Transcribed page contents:
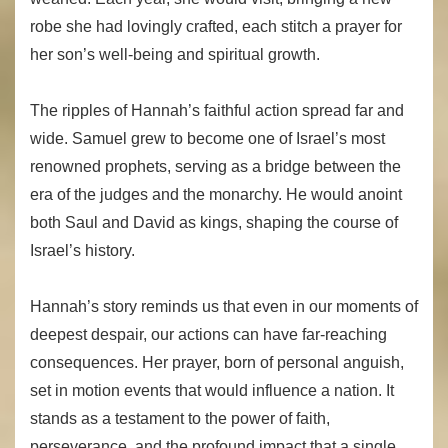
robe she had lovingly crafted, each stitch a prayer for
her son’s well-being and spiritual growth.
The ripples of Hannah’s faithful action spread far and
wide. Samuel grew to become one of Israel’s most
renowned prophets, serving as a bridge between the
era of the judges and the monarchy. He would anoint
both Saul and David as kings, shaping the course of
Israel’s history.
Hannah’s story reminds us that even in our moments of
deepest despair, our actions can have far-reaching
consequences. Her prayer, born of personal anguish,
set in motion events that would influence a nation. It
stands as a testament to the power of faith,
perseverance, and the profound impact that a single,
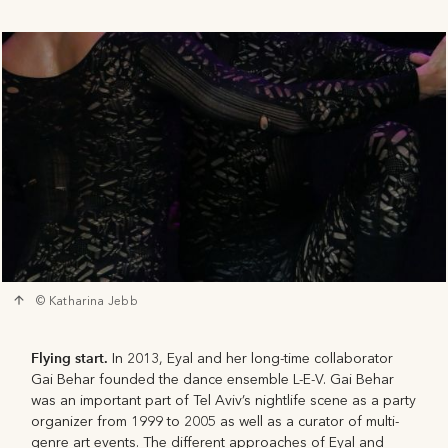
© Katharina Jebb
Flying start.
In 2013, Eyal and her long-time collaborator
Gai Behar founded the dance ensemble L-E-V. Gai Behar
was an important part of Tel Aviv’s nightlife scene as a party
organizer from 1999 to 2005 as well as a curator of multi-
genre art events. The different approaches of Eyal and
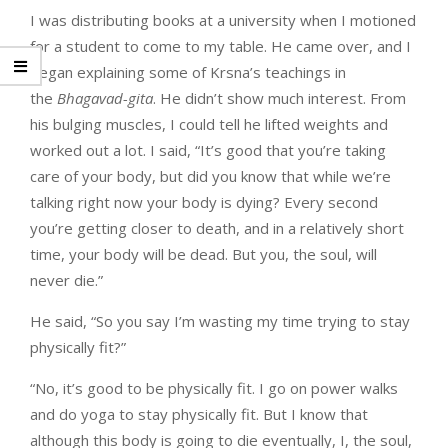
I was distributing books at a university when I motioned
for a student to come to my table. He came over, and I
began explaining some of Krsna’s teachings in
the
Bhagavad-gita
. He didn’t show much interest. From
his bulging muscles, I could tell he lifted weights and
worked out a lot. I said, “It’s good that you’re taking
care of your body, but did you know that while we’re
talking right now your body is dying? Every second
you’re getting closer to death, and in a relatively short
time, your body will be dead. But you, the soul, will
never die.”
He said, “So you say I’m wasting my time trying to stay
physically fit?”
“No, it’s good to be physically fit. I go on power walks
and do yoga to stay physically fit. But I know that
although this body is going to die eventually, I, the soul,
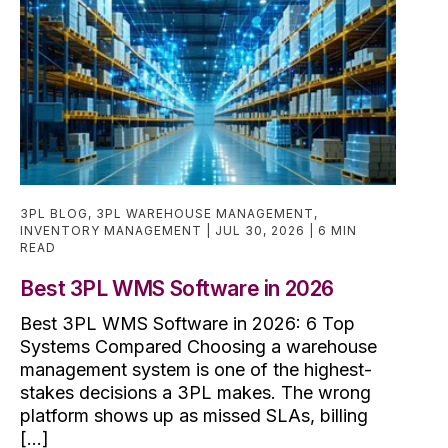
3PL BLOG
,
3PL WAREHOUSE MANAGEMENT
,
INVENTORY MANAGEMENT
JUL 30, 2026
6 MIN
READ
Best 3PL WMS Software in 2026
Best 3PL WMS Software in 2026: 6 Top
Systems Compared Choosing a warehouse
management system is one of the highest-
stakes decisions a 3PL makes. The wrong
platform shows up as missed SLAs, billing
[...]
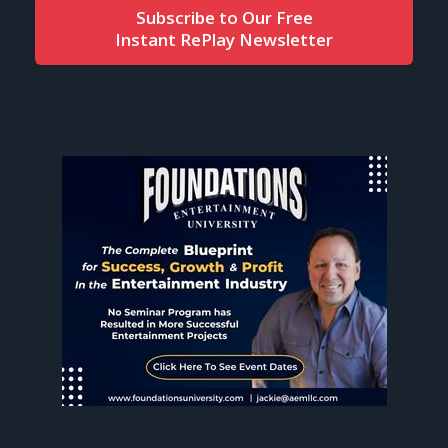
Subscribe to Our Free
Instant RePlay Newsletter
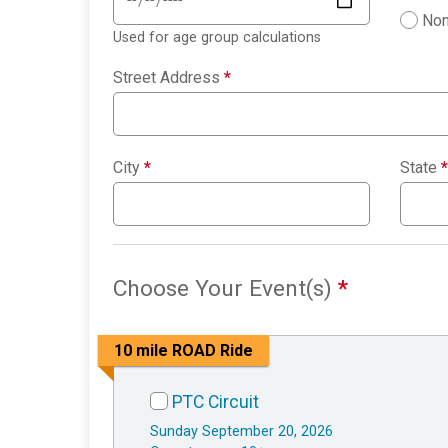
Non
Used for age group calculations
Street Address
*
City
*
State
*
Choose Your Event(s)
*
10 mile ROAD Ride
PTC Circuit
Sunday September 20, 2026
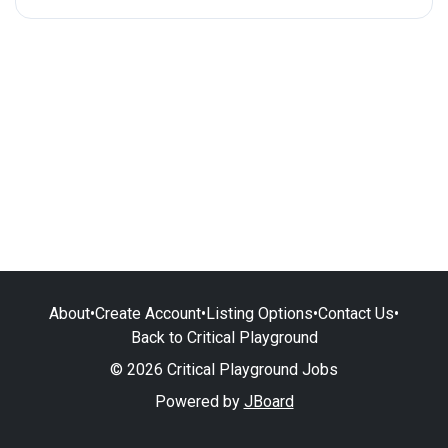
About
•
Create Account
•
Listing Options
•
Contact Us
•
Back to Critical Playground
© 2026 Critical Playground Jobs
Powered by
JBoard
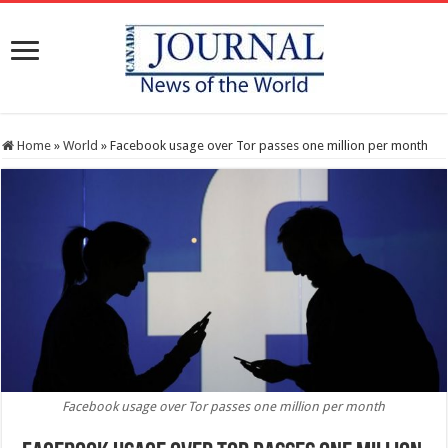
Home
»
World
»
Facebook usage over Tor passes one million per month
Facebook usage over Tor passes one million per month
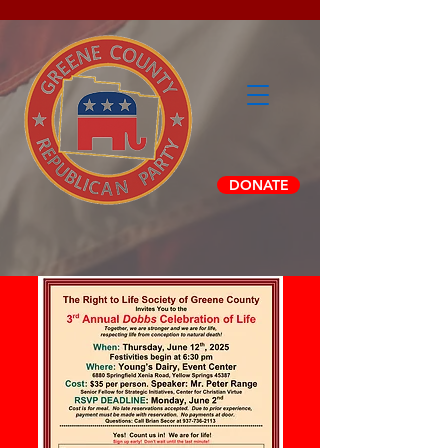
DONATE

→ Task statement
Please reproduce the text of all the records above word for word, leaving the pictures out of your answer.

→ Exercise answer
robe she had lovingly crafted, each stitch a prayer for
her son’s well-being and spiritual growth.
The ripples of Hannah’s faithful action spread far and
wide. Samuel grew to become one of Israel’s most
renowned prophets, serving as a bridge between the
era of the judges and the monarchy. He would anoint
both Saul and David as kings, shaping the course of
Israel’s history.
Hannah’s story reminds us that even in our moments of
deepest despair, our actions can have far-reaching
consequences. Her prayer, born of personal anguish,
set in motion events that would influence a nation. It
stands as a testament to the power of faith,
perseverance, and the profound impact that a single,
© Katharina Jebb
Flying start.
In 2013, Eyal and her long-time collaborator
Gai Behar founded the dance ensemble L-E-V. Gai Behar
was an important part of Tel Aviv’s nightlife scene as a party
organizer from 1999 to 2005 as well as a curator of multi-
genre art events. The different approaches of Eyal and
I was distributing books at a university when I motioned
for a student to come to my table. He came over, and I
began explaining some of Krsna’s teachings in
the
Bhagavad-gita
. He didn’t show much interest. From
his bulging muscles, I could tell he lifted weights and
worked out a lot. I said, “It’s good that you’re taking
care of your body, but did you know that while we’re
talking right now your body is dying? Every second
you’re getting closer to death, and in a relatively short
time, your body will be dead. But you, the soul, will
never die.”
He said, “So you say I’m wasting my time trying to stay
physically fit?”
“No, it’s good to be physically fit. I go on power walks
and do yoga to stay physically fit. But I know that
although this body is going to die eventually, I, the soul,
3PL BLOG
,
3PL WAREHOUSE MANAGEMENT
,
INVENTORY MANAGEMENT
JUL 30, 2026
6 MIN
READ
Best 3PL WMS Software in 2026
Best 3PL WMS Software in 2026: 6 Top
Systems Compared Choosing a warehouse
management system is one of the highest-
stakes decisions a 3PL makes. The wrong
platform shows up as missed SLAs, billing
[...]
Subscribe to Our Free
Instant RePlay Newsletter
Non
Used for age group calculations
Street Address
*
City
*
State
*
Choose Your Event(s)
*
10 mile ROAD Ride
PTC Circuit
Sunday September 20, 2026
About
•
Create Account
•
Listing Options
•
Contact Us
•
Back to Critical Playground
© 2026 Critical Playground Jobs
Powered by
JBoard
Home
»
World
»
Facebook usage over Tor passes one million per month
Facebook usage over Tor passes one million per month
DONATE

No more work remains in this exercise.